Since the movie tells a true story, no need for me to go into the detail here, as all roads lead to a culminating World Cup event… in Johannesburg and including the South African rugby team. It’s fabulous and uplifting, even a bit of a tearjerker. Eastwood is so good with little directorial touches, such as when a tough security guy for the De Klerk regime—now a welcome member of the Mandela security staff—slaps on his sunglasses to conceal moist eyes… or as the World Cup final proceeds, a little black street boy, who would formerly be chased away by white police, is seen sitting on the car of the police, everyone intently listening to the car radio.
And musically, the film is one of the more interesting you’ll have the pleasure of hearing. As many realize, Clint Eastwood is quite an accomplished composer himself, having written and in some cases performed the scores for some of the movies he directs. I think with Invictus, he’s a kid in a candy store.
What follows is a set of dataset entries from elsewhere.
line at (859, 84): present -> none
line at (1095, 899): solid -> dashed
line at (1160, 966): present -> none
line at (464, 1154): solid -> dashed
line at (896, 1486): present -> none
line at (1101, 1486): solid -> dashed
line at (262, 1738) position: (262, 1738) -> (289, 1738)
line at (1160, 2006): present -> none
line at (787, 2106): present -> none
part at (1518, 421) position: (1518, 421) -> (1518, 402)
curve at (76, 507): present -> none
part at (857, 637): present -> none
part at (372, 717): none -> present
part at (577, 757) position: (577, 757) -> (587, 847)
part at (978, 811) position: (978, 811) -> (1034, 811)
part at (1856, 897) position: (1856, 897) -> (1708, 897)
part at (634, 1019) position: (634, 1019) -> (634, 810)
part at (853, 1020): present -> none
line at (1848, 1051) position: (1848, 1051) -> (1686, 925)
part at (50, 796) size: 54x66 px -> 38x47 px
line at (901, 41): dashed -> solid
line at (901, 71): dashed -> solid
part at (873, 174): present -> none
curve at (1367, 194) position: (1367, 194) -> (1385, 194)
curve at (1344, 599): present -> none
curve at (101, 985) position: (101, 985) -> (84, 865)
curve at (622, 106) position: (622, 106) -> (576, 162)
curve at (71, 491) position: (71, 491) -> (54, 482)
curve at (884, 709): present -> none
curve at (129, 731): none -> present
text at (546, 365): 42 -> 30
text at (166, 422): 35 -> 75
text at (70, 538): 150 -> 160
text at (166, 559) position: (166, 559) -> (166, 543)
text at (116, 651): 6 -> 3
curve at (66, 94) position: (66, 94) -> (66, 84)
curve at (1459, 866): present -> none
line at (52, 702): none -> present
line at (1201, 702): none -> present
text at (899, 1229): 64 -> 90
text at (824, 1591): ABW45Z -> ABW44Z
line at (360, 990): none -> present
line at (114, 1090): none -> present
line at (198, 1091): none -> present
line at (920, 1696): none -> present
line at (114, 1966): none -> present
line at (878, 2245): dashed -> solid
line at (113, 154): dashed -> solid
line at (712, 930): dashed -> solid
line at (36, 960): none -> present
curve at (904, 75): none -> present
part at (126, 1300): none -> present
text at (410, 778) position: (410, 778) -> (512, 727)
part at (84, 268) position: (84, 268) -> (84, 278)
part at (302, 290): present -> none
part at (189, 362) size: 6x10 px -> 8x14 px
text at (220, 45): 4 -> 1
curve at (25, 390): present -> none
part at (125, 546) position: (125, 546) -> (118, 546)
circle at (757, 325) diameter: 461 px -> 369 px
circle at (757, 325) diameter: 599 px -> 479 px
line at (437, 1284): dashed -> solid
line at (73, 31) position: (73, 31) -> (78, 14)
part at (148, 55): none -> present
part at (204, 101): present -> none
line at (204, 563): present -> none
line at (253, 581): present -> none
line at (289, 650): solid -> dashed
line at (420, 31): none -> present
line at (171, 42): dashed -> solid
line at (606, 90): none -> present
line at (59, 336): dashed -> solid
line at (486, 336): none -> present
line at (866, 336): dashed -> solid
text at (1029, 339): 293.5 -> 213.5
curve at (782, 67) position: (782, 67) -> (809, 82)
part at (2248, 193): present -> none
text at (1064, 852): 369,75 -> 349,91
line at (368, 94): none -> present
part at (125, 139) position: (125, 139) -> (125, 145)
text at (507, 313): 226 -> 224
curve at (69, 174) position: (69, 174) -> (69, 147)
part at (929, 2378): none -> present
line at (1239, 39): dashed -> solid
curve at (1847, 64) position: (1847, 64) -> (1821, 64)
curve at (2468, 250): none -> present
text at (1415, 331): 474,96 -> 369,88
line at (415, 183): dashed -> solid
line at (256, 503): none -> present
The melodies and rhythms of the native South African music are so rich and fluid, they roll out naturally without blasting you into the balcony. Whoever did the score—no doubt Eastwood had a say—skillfully weaves sound with sight. It’s great… and I don’t generally pay much attention to movie scores.
You really can’t say too much about Mandela and Freeman’s portrayal of him. I’ve heard some critics say this is the role Morgan Freeman was born to play. And that may be true. But, frankly, it is not a BIG role, certainly nothing like Ben Kingsley’s Gandhi; what I find exhilarating is Freeman’s mastery of the cadence and depth of what Mandela says… and how he says it. What comes shining through, without the need for many words, is the character of a man who may have the greatness of a Gandhi. But the performances of Freeman and Damon are balanced and complementary; they sing a wonderful duet… the “beginnings of a beautiful friendship.” Thanks, Clint, for keeping their personae exactly right.
Can’t wait for the DVD to come out!
Here’s the poem that nourishes Mandela during his captivity. Many of us know it by heart, but when you see the movie you feel it:
Invictus, by William Ernest Henley
Out of the night that covers me,
Black as the pit from pole to pole,
I thank whatever gods may be
For my unconquerable soul.
In the fell clutch of circumstance
I have not winced nor cried aloud.
Under the bludgeonings of chance
My head is bloody, but unbowed.
Beyond this place of wrath and tears
Looms but the Horror of the shade,
And yet the menace of the years
Finds and shall find me unafraid.
It matters not how strait the gate,
How charged with punishments the scroll,
I am the master of my fate:
I am the captain of my soul.
 From everything I’ve heard, the geographical area known as South Africa is beautiful and fertile. And like many such regions of earth, was inhabited by “others” before the Europeans came along. The movie, even as Eastwood-efficient as it is, manages to give the viewer a sense of the complexities and even the refinement of these indigenous peoples… from which Nelson Mandela, aka Mandiba, is descended.
 Much like—though not as savagely deadly—as the apartheid regime of Zionist Israel (ZI) vis a vis the indigenous non-Jewish people in the area formerly designated Palestine. (I wouldn’t mention the sins of ZI all the time, except for the fact that they’re so blatant and the MSM never does.) Ref. Jimmy Carter’s moderate book: Palestine: Peace not Apartheid.